**Page**
Re: [PATCH 26/33] drm/amdkfd: add debug suspend and resume process queues operation

2023-05-30 Thread Felix Kuehling

Am 2023-05-25 um 13:27 schrieb Jonathan Kim:

In order to inspect waves from the saved context at any point during a
debug session, the debugger must be able to preempt queues to trigger
context save by suspending them.

On queue suspend, the KFD will copy the context save header information
so that the debugger can correctly crawl the appropriate size of the saved
context. The debugger must then also be allowed to resume suspended queues.

A queue that is newly created cannot be suspended because queue ids are
recycled after destruction so the debugger needs to know that this has
occurred.  Query functions will be later added that will clear a given
queue of its new queue status.

**Prompt 1**
Pick out each row below that contains the string "line" and copy those rows unchanged. Uppercase and lowercase count as different.

**Supplied records**
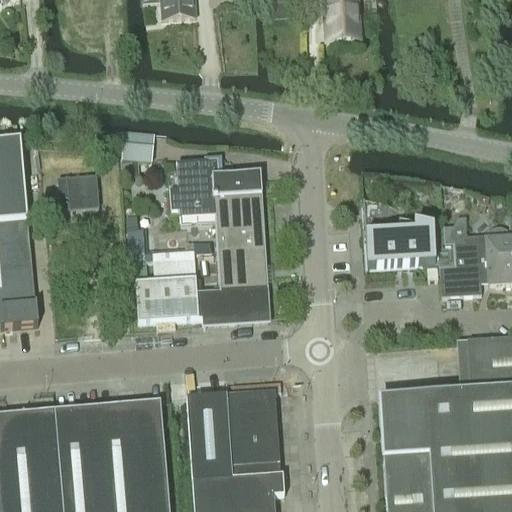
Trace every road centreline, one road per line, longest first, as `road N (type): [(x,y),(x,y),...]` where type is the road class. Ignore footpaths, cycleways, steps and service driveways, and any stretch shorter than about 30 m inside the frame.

...

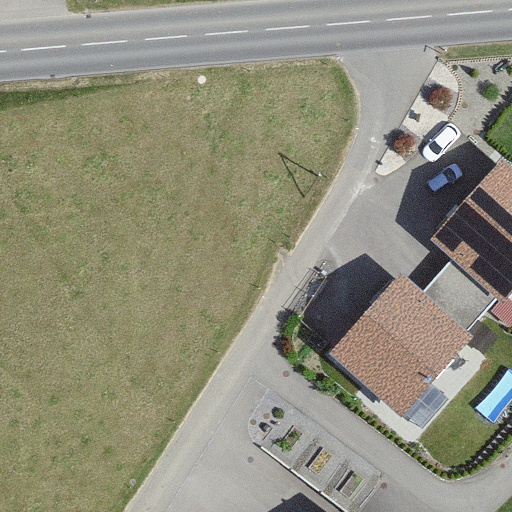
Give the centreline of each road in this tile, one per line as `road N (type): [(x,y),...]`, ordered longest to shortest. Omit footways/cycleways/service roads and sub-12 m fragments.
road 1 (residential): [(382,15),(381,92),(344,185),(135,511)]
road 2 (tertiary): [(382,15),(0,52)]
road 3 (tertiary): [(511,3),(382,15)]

**Prompt 2**
Reproduce the full reply about the amdkfd queue suspend and resume patch above, with no changes.

**Full response 1**
Trace every road centreline, one road per line, longest first, as `road N (type): [(x,y),(x,y),...]` where type is the road class. Ignore footpaths, cycleways, steps and service driveways, and any stretch shorter than about 30 m inside the frame.
Give the centreline of each road in this tile, one per line as `road N (type): [(x,y),...]`, ordered longest to shortest. Omit footways/cycleways/service roads and sub-12 m fragments.

**Full response 2**
Re: [PATCH 26/33] drm/amdkfd: add debug suspend and resume process queues operation

2023-05-30 Thread Felix Kuehling

Am 2023-05-25 um 13:27 schrieb Jonathan Kim:

In order to inspect waves from the saved context at any point during a
debug session, the debugger must be able to preempt queues to trigger
context save by suspending them.

On queue suspend, the KFD will copy the context save header information
so that the debugger can correctly crawl the appropriate size of the saved
context. The debugger must then also be allowed to resume suspended queues.

A queue that is newly created cannot be suspended because queue ids are
recycled after destruction so the debugger needs to know that this has
occurred.  Query functions will be later added that will clear a given
queue of its new queue status.